Type 2 Diabetes: The More Exercise, the Better
Longer Lives, Healthier Hearts Seen With Higher Activity Levels
WebMD News Archive
March 25, 2005 -- Revving up exercise and physical activity could save the hearts and lives of people with type 2 diabetes.
Regular moderate physical activity is recommended for everyone, whether they have diabetes or not. Now, a new study spells out the benefits for people with type 2 diabetes.
"[Heart disease] accounts for more than 75% of total mortality among patients with type 2 diabetes," write the study authors.
Over almost two decades, participants leading the most active lifestyles had lower death rates, including deaths from heart disease.
Being physically active benefited people with type 2 diabetes, protecting them from heart disease regardless of their age, body mass index (BMI), blood pressure, total cholesterol, education, and smoking.
The bottom line: "Regular physical activity can be recommended to patients with diabetes whether or not they have other known [heart disease] risk factors," write the authors.
Hearts at Risk
Heart disease is a leading cause of death for U.S. men and women. Having diabetes increases the risk of heart disease twofold in men and fourfold in women, says the American Diabetes Association.
Obesity, high blood pressure, and abnormal cholesterol levels -- which often accompany diabetes -- only aggravate heart disease trouble.
What does it take to beat those odds? There are many layers to living a healthier life. Setting genetics aside, much of it comes down to habits of daily life. The little decisions we make -- what to eat, whether to smoke, how we handle stress, and much more -- add up over time.
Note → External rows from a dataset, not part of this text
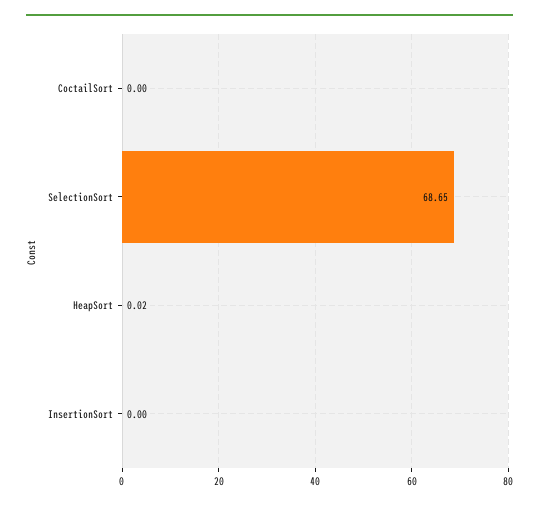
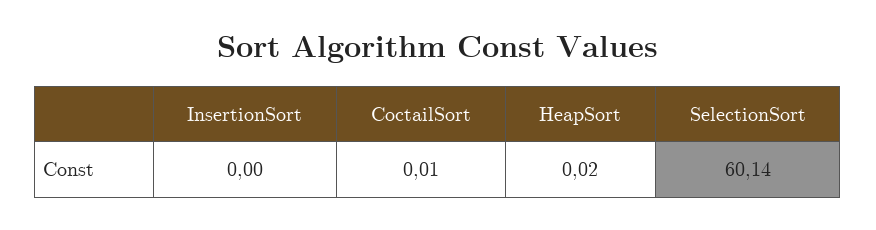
  {
-   "CoctailSort": 0,
+   "CoctailSort": 0.01,
-   "SelectionSort": 68.65,
+   "SelectionSort": 60.14,
    "HeapSort": 0.02,
    "InsertionSort": 0
  }

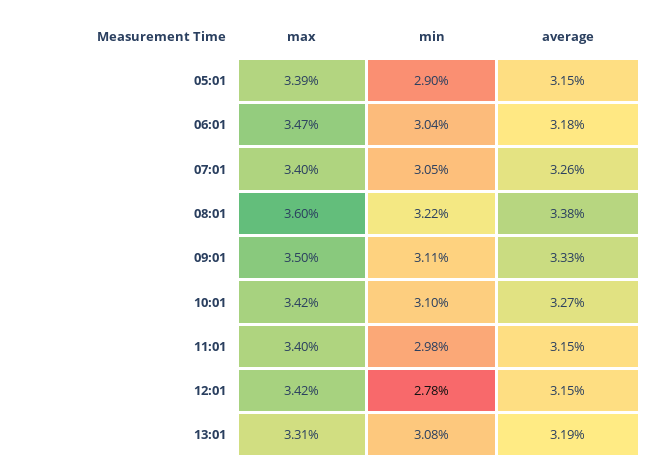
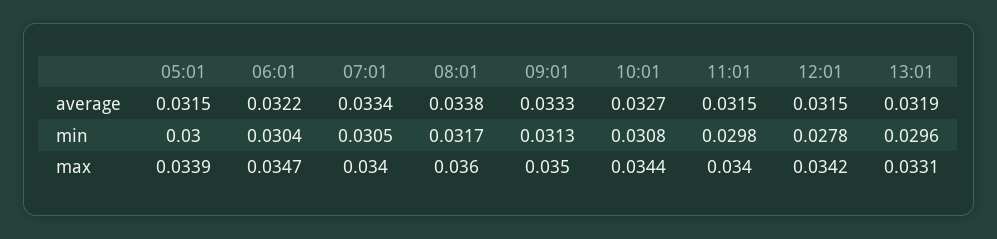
  {
    "max": {
      "05:01": 0.0339,
      "06:01": 0.0347,
      "07:01": 0.034,
      "08:01": 0.036,
      "09:01": 0.035,
-     "10:01": 0.0342,
+     "10:01": 0.0344,
      "11:01": 0.034,
      "12:01": 0.0342,
      "13:01": 0.0331
    },
    "min": {
-     "05:01": 0.029,
+     "05:01": 0.03,
      "06:01": 0.0304,
      "07:01": 0.0305,
-     "08:01": 0.0322,
+     "08:01": 0.0317,
-     "09:01": 0.0311,
+     "09:01": 0.0313,
-     "10:01": 0.031,
+     "10:01": 0.0308,
      "11:01": 0.0298,
      "12:01": 0.0278,
-     "13:01": 0.0308
+     "13:01": 0.0296
    },
    "average": {
      "05:01": 0.0315,
-     "06:01": 0.0318,
+     "06:01": 0.0322,
-     "07:01": 0.0326,
+     "07:01": 0.0334,
      "08:01": 0.0338,
      "09:01": 0.0333,
      "10:01": 0.0327,
      "11:01": 0.0315,
      "12:01": 0.0315,
      "13:01": 0.0319
    }
  }

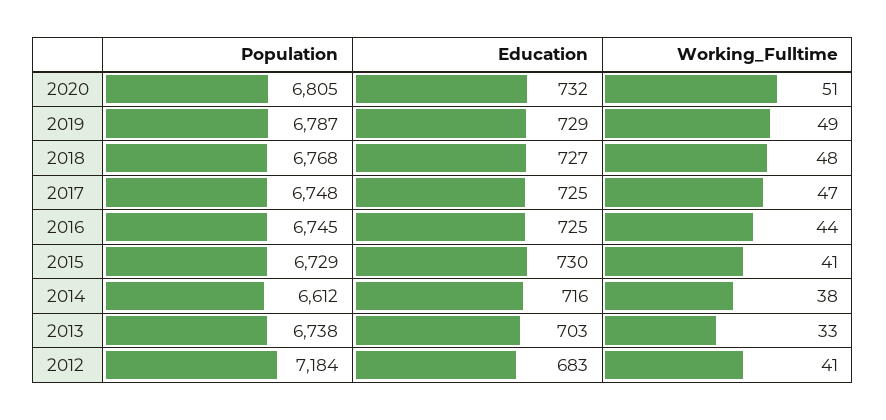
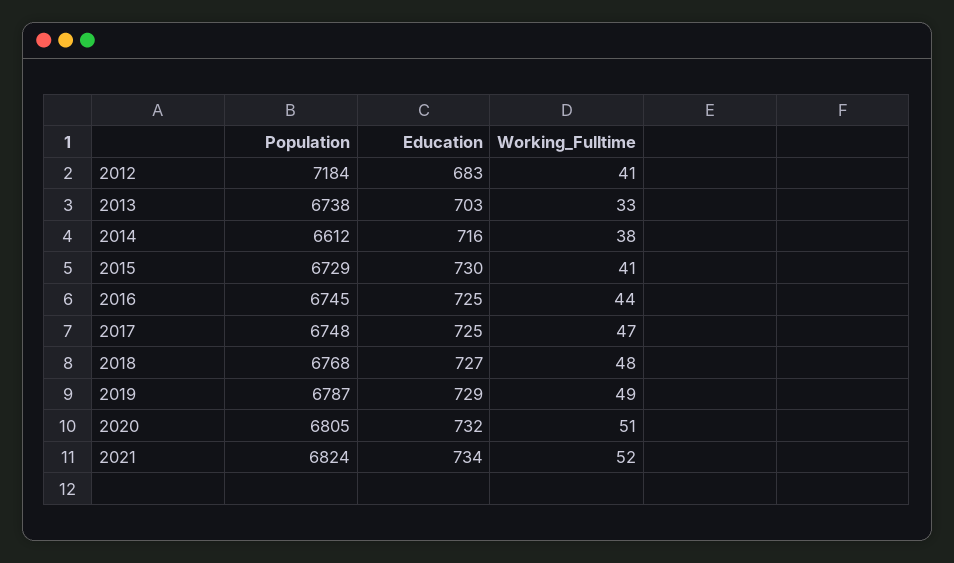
  {
    "Population": {
      "2020": 6805,
      "2019": 6787,
      "2018": 6768,
      "2017": 6748,
      "2016": 6745,
      "2015": 6729,
      "2014": 6612,
      "2013": 6738,
-     "2012": 7184
+     "2012": 7184,
+     "2021": 6824
    },
    "Education": {
      "2020": 732,
      "2019": 729,
      "2018": 727,
      "2017": 725,
      "2016": 725,
      "2015": 730,
      "2014": 716,
      "2013": 703,
-     "2012": 683
+     "2012": 683,
+     "2021": 734
    },
    "Working_Fulltime": {
      "2020": 51,
      "2019": 49,
      "2018": 48,
      "2017": 47,
      "2016": 44,
      "2015": 41,
      "2014": 38,
      "2013": 33,
-     "2012": 41
+     "2012": 41,
+     "2021": 52
    }
  }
One of those choices -- how much regular physical activity we get -- makes a big difference, says the study. Regular physical activity can help turn underdogs into champs in the battle against heart disease.
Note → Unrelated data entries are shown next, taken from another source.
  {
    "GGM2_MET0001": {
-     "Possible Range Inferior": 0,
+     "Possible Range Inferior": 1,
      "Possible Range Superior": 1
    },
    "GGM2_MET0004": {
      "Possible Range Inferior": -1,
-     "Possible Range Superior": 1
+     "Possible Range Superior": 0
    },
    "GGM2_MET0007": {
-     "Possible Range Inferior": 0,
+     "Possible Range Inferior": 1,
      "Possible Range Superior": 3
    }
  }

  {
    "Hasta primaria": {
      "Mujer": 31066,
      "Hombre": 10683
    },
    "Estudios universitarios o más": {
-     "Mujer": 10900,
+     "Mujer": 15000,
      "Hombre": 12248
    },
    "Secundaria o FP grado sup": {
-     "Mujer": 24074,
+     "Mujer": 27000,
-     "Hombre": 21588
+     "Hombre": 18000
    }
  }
The study participants were about 3,700 people with type 2 diabetes. All lived in Finland and were 25-74 years old at the study's start.
They described their level of physical activities, including daily chores, commuting habits, job-related activity, and exercise. Their height, weight, blood pressure, cholesterol, and smoking status were also noted.
Researchers grouped them into low, moderate, or high levels of physical activity and followed them for about 19 years.
During the follow-up period, 1,423 participants died. About 900 deaths were due to heart disease, including 202 deaths from stroke.
Those who reported moderate to high levels of physical activity had a significantly lower risk of death, including death from heart disease. That advantage was "independent of age, education, BMI, blood pressure, total cholesterol, and smoking," says the study.